David Williams | 14 May 2013
As social gaming becomes ever more popular via the internet, there has been an influx of games converted into real-money gambling. As a result, the boundaries that once distinguished fun and social gaming from online gaming for profit have become even more blurred.
The recent Social Gaming Summit in San Francisco presented a discussion regarding disruptions that could affect the online gambling industry and debated the need for increased regulation and better safeguards for the protection of social gaming.
Betable is one of the companies disrupting the real money markets and capitalising on converting casino games into mobile versions that accept real-money bets. Social casino gamers can take their existing products and integrate them into Betable’s application programming interface which converts them into real-money casino games. As well as the task of converting the product, Betable handles all regulatory compliance, identification of the player, their location, verification, security and the management of funds.
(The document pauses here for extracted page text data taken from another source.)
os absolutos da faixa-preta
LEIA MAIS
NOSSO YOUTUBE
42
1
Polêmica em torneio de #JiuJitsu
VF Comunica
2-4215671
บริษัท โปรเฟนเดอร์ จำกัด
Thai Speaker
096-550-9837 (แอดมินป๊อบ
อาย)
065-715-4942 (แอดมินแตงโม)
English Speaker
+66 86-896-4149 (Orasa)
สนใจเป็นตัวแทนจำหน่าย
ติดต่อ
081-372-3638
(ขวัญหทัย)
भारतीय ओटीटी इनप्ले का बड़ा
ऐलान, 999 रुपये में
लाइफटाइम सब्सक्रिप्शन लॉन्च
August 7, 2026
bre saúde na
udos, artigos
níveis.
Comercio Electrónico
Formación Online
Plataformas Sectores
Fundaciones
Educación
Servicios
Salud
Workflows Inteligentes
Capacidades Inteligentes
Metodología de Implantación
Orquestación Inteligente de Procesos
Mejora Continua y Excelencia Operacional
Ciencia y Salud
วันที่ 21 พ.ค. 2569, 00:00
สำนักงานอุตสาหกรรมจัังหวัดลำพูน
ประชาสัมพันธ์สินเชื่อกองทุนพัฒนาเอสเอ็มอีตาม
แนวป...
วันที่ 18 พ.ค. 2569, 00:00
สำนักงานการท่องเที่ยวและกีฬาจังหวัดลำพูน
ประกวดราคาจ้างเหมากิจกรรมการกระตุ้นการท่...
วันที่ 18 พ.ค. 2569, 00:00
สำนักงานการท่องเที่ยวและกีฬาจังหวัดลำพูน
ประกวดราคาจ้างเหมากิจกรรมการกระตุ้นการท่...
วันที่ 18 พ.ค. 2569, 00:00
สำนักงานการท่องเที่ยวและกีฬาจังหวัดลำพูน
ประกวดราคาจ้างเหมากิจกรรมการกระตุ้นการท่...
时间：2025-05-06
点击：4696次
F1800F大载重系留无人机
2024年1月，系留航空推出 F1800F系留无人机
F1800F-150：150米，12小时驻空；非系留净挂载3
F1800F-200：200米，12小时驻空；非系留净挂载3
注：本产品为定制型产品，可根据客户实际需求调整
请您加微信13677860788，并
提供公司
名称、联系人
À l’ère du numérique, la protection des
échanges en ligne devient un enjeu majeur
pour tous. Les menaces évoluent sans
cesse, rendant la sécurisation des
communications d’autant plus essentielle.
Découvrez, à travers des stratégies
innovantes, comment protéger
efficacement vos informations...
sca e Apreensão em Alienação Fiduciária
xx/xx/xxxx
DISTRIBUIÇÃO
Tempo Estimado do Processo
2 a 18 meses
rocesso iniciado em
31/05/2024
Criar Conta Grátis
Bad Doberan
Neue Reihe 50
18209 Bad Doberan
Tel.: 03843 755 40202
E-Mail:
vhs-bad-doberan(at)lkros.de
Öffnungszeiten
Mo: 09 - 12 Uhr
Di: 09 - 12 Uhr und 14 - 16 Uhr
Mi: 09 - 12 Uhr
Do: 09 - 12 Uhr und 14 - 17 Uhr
Jill Schneiderman, Vice President of Games for Social Gaming Network, said that her company’s partnership with Betable enables them to focus on making games people want to play, while Betable take care of the mobile conversion and gambling regulations.
Schneiderman said: “We’re experts in making fun and engaging social games. We’re leveraging their backend and their expertise in this world to be able to enter it with traditional types of casino games, but we’re also exploring a hybrid of skill games and casino games.”
Jez San, the CEO of real-money online gambling firm PKR, stands against the increasing popularity of companies such as Betable, insisting that there are many games that are not designed for real-money gambling, and that the difference between social gaming and gambling has become too grey.
Jez San said: “I think that Betable and companies like that are a real threat. What it effectively enables any gaming company to do is to take their existing social game and make it playable for real money.
“The problem is that those existing social games weren’t designed to be played for real money. They’re not designed around fairness.
“All the mechanics that real-money games go through – the auditing and the verification and everything else – are all missing from the development side of those social games.”